"Jamine!" itu adalah suara penuh kejutan yang tercipta dari lubang mulut Alex.
Jasmine adalah wanita kaya raya yang peduli dengan nasib orang lain. Jika itu memang adalah kebaikan. Â Belanja ke supermarket membeli kopi, susu dan senyuman yang manis, itu bukan kebiasaan Jasmine yang tak peduli seberapa pantas jika seorang wanita cantik yang kaya raya pergi ke sana hanya untuk membeli kopi dan susu.
"Kenapa kamu berbuat ini sama saya?" Alex bertanya. Ekspresinya tidak melebihi aturan seseorang merasakan rasa takut. Ia hanya peduli dengan kedua anak-anaknya.
"Saya pikir tidak ada lagi yang harus dijelaskan, Pak Alex yang Terhormat." Jasmine berkata sambil maju satu langkah---lebih efisien dan hangat. Dan ia melanjutkan. "Tidak ada harapan yang baik untuk orang-orang yang tidak membayar utang"
"Tapi tempo hari saya sudah bilang kalau akan dibayar lunas dua Bulan lagi. Bukankah itu suatu perjanjian yang resmi, Jasmine?"
"Saya tidak berpikir untuk membuat perkara demikian sebagai peresmian." Ia tersenyum, yang harus dilakukannya setelah semua ini selesai, hanyalah pergi ke tempat karaoke dan menyanyikan lagu-lagu Eric Clapton.
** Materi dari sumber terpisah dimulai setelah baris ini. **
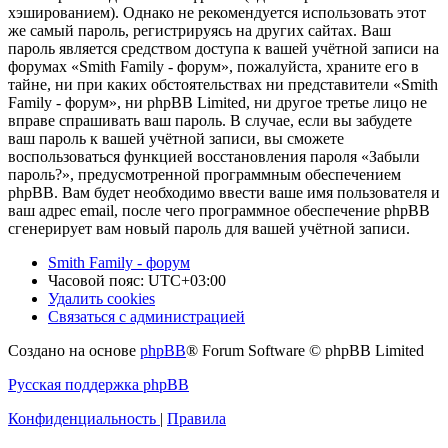
хэшированием). Однако не рекомендуется использовать этот
же самый пароль, регистрируясь на других сайтах. Ваш
пароль является средством доступа к вашей учётной записи на
форумах «Smith Family - форум», пожалуйста, храните его в
тайне, ни при каких обстоятельствах ни представители «Smith
Family - форум», ни phpBB Limited, ни другое третье лицо не
вправе спрашивать ваш пароль. В случае, если вы забудете
ваш пароль к вашей учётной записи, вы сможете
воспользоваться функцией восстановления пароля «Забыли
пароль?», предусмотренной программным обеспечением
phpBB. Вам будет необходимо ввести ваше имя пользователя и
ваш адрес email, после чего программное обеспечение phpBB
сгенерирует вам новый пароль для вашей учётной записи.
Smith Family - форум
Часовой пояс:
UTC+03:00
Удалить cookies
Связаться с администрацией
Создано на основе
phpBB
® Forum Software © phpBB Limited
Русская поддержка phpBB
Конфиденциальность
|
Правила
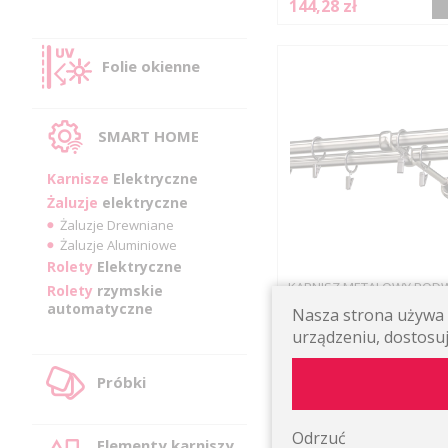
144,28 zł
Folie okienne
SMART HOME
Karnisze
Elektryczne
Żaluzje
elektryczne
Żaluzje Drewniane
Żaluzje Aluminiowe
Rolety
Elektryczne
KARNISZ METALOWY POD
Rolety
rzymskie
19MM RULLO
automatyczne
Nasza strona używa p
Podwójny klasyczny ścien
urządzeniu, dostosuj
115,48 zł
Próbki
Odrzuć
Elementy karniszy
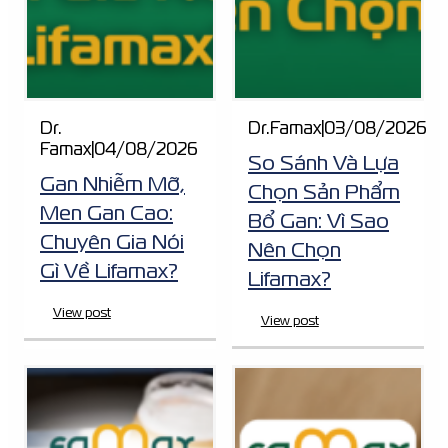
Dr.
Dr.Famax
|
03/08/2026
Famax
|
04/08/2026
So Sánh Và Lựa
Gan Nhiễm Mỡ,
Chọn Sản Phẩm
Men Gan Cao:
Bổ Gan: Vì Sao
Chuyên Gia Nói
Nên Chọn
Gì Về Lifamax?
Lifamax?
View post
View post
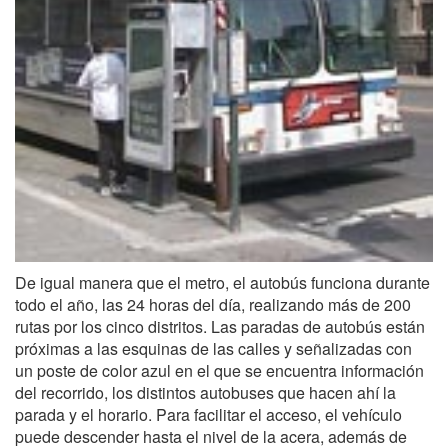
De igual manera que el metro, el autobús funciona durante
todo el año, las 24 horas del día, realizando más de 200
rutas por los cinco distritos. Las paradas de autobús están
próximas a las esquinas de las calles y señalizadas con
un poste de color azul en el que se encuentra información
del recorrido, los distintos autobuses que hacen ahí la
parada y el horario. Para facilitar el acceso, el vehículo
puede descender hasta el nivel de la acera, además de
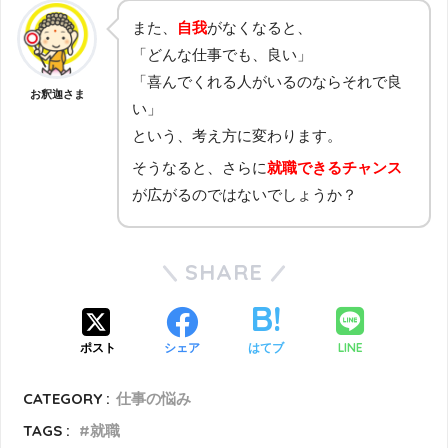
また、
自我
がなくなると、
「どんな仕事でも、良い」
「喜んでくれる人がいるのならそれで良
お釈迦さま
い」
という、考え方に変わります。
そうなると、さらに
就職できるチャンス
が広がるのではないでしょうか？
SHARE
LINE
ポスト
シェア
はてブ
CATEGORY :
仕事の悩み
TAGS :
就職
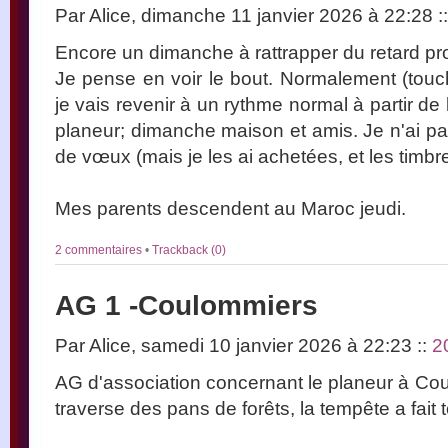
Par Alice, dimanche 11 janvier 2026 à 22:28
::
Encore un dimanche à rattrapper du retard pr
Je pense en voir le bout. Normalement (touch
je vais revenir à un rythme normal à partir d
planeur; dimanche maison et amis. Je n'ai pa
de vœux (mais je les ai achetées, et les timbre
Mes parents descendent au Maroc jeudi.
2 commentaires
•
Trackback (0)
AG 1 -Coulommiers
Par Alice, samedi 10 janvier 2026 à 22:23
::
2
AG d'association concernant le planeur à Cou
traverse des pans de forêts, la tempête a fai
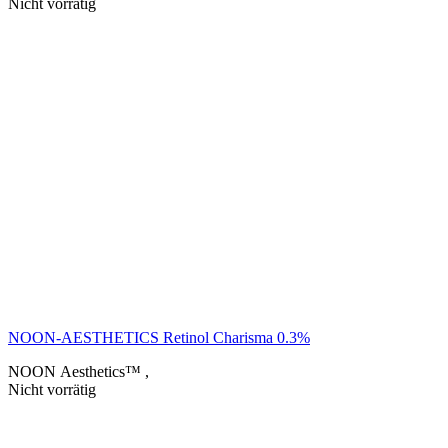
Nicht vorrätig
NOON-AESTHETICS Retinol Charisma 0.3%
NOON Aesthetics™
,
Nicht vorrätig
Oh itu sungguh manis. Anda benar-benar wanita cemerlang, Jasmine.
"Kemudian, apa yang Anda inginkan dari saya?dan sebentar, tolong lepaskan kedua anak-anak saya. Ini tidak bisa terjadi."
Lisa dan Lesi memiliki penampilan wajah cantik dan diselimuti salju tipis yang mengingatkan setiap orang dengan salju di film Dead Snow dan tubuh mereka seperti tangkai mawar di musim semi; bola mata hijau dan cukup menyeimbangkan sifatnya yang manja. Tetapi sekarang, wajah indah itu menjadi ketakutan itu cukup mengerikan, tak mengherankan jika setiap gadis akan dipenuhi sikap tak biasa ketika dihadapkan rasa takut. Itu benar. Dan sekarang, dengan kedua tangan terikat, tidak banyak yang harus mereka lakukan selain berdoa pada Tuhan.
"Dan saya hanya menginginkan Pak Alex untuk datang ke rumah nomer 13." Jasmine tersenyum manis, sebaiknya Alex tidak memandang senyuman itu. Senyuman yang diciptakan dari api neraka sangat pedih untuk dipandang.
"Untuk apa saya pergi ke sana, Jasmine? Untuk apa?"
Jasmine tertawa. Jika gagasan mengubah dunia adalah candaan, sebaiknya ditertawakan saja sejak sekarang. Setiap orang pantas menertawakan yang susah. Jasmine berkata, "Pak Alex yang Terhormat. Saya kira, semuanya akan berjalan dengan sempurna jika Anda pergi ke rumah nomer 13 dan mengambil koper yang disembunyikan di salah satu kamar rumah itu. Saya hanya meminta Anda. Akan tetapi, lebih tepatnya memohon. Apakah Anda mau membawakan koper itu kepada saya, Pak Alex?"